Transient growth on horizontal shear with vertical stratification

We report an investigation of the three-dimensional stability of an horizontal shear flow, the hyperbolic tangent velocity profile, in an inviscid, stably stratified fluid. A previous work by Deloncle et al.(2007) shows that the most unstable mode for this flow is two-dimensional. However, for strong stratification, the range of unstable vertical wavenumbers widens proportionally to the inverse of the Froude number. This means that the stronger the stratification, the smaller the vertical scales that can be destabilized. This is consistent with the self-similarity found by Billant and Chomaz (2001). Here we extend that previous result by computing the optimal perturbations that maximize the energy growth up to a time horizon T as a function of the streamwise and spanwise wavenumbers.
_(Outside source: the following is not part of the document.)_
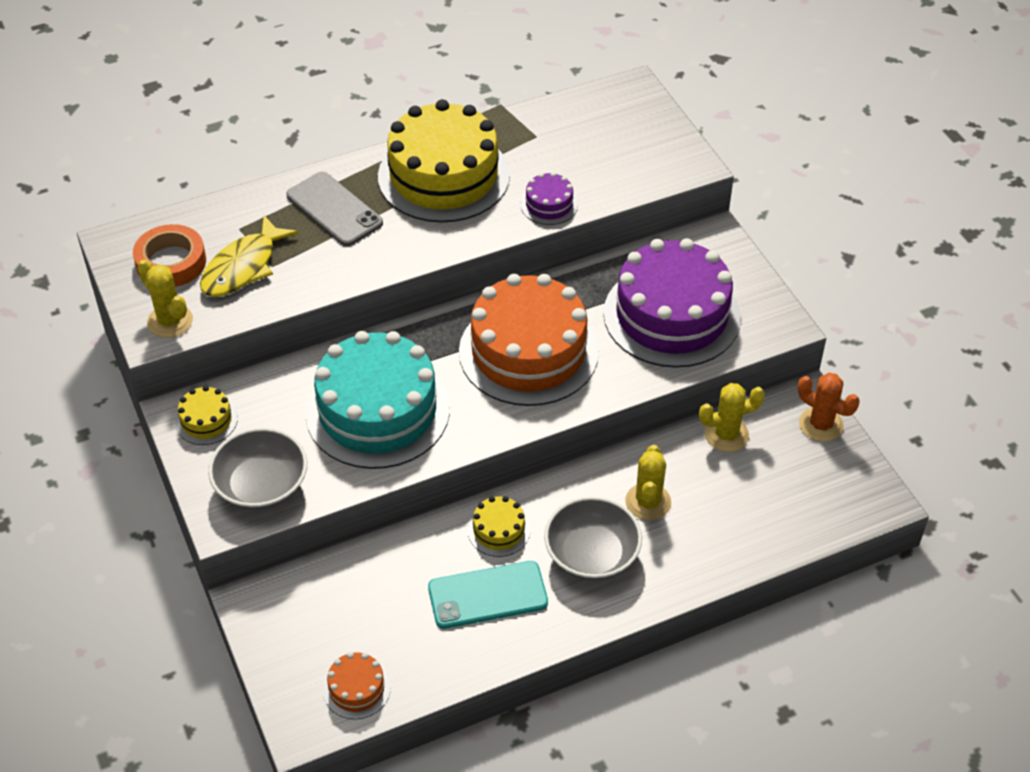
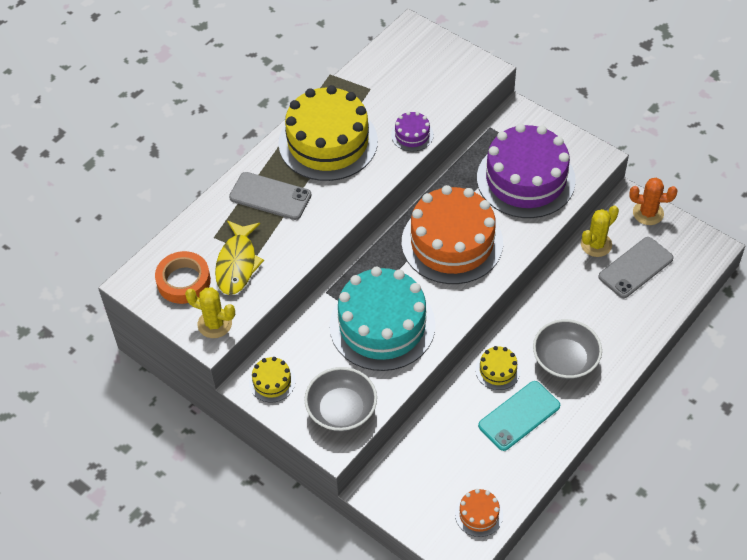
camera: 25 degrees left, 5 degrees up
yellow cactus [625,445,671,520] -> none
none -> grey phone [598,237,674,298]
We concentrate on short optimization times in the strong stratification limit, where the Billant and Chomaz self-similarity is verified to hold. The gravity wave components of the perturbations are obtained by means of a Craya-Herring decomposition which, in the absence of shear, corresponds to an exact separation between gravity waves and vortical modes for the linear dynamics. Intense excitation of gravity waves due to transient growth of perturbations is found in a broad region of the wavevector plane, gravity waves being eventually emitted away from the shear layer.